Malgré quelques épisodes de chaleur, la tendance observée à long terme témoigne de nombreuses années de refroidissement dans toutes les régions de la planète au cours des deux derniers millénaires. Probablement en raison d’une activité volcanique accrue, une diminution de l’activité solaire, des changements dans la proportion de terres couvertes de végétation et, possiblement, selon les auteurs de l’étude, en raison de la lente évolution de l’orbite terrestre. Entre 900 et 1900, la faible activité solaire et les fortes éruptions volcaniques ont conduit à une baisse de la température moyenne au cours de cinq périodes différentes, d’une durée de 30 à 90 ans chacune. De fortes éruptions volcaniques dans les tropiques constituent un facteur aggravant puisque les poussières émises par les volcans restent longtemps dans l’atmosphère et contribuent aux processus de refroidissement en voilant les rayons solaires. Cependant, à l’exception de l’Antarctique, le froid a commencé à s’estomper à la fin du XIXe siècle, coïncidant avec l’avènement de l’ère industrielle.

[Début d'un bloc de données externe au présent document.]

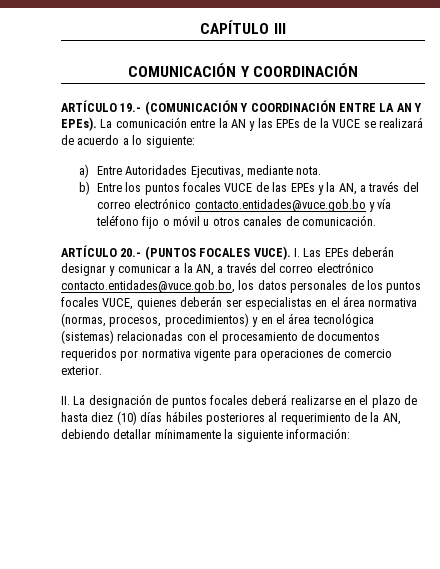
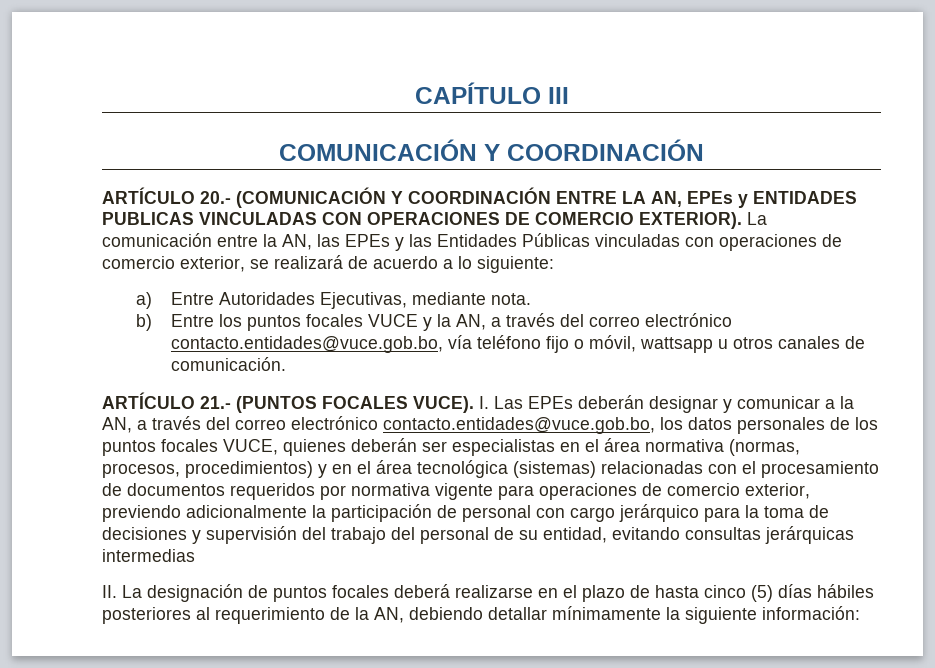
[120,103,142,112] 19.- -> [200,191,231,204] 20.-
[396,103,422,112] [61,117,361,131] AN Y EPEs). La comunicación entre la AN y las EPEs de la VUCE -> [651,191,857,208] [102,212,767,229] [102,233,842,251] [102,256,245,272] AN, EPEs y ENTIDADES PUBLICAS VINCULADAS CON OPERACIONES DE COMERCIO EXTERIOR). La comunicación entre la AN, las EPEs y las Entidades Públicas vinculadas con operaciones de comercio exterior,
[255,182,315,192] de las EPEs -> (418, 320) none
[194,199,376,212] contacto.entidades@vuce.gob.bo y -> [170,336,443,353] contacto.entidades@vuce.gob.bo,
[173,215,201,226] móvil -> [588,335,713,353] móvil, wattsapp
[120,248,142,257] 20.- -> [200,396,231,409] 21.-
[61,366,102,375] exterior. -> [745,483,810,499] [102,504,829,522] [102,526,854,544] [102,549,195,562] exterior, previendo adicionalmente la participación de personal con cargo jerárquico para la toma de decisiones y supervisión del trabajo del personal de su entidad, evitando consultas jerárquicas intermedias
[91,411,137,425] diez (10) -> [704,585,773,602] cinco (5)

Au cours des deux derniers millénaires, certaines régions de la Terre ont également connu trois décennies plus chaudes que celle de la fin du 20e siècle. En Europe par exemple, il semble avoir fait plus chaud durant la période allant de l’an 21 av. J.-C. à l’an 80 apr. J.-C. qu’au cours des années 1971 à 2000. Il faut toutefois noter que le réchauffement du 20e siècle était en moyenne deux fois plus élevé dans l’hémisphère nord que dans l’hémisphère sud.

(1) PAGES 2K Consortium. Continental-scale temperature variability during the past two millennia. Nature Geoscience (2013) 6, 339–346.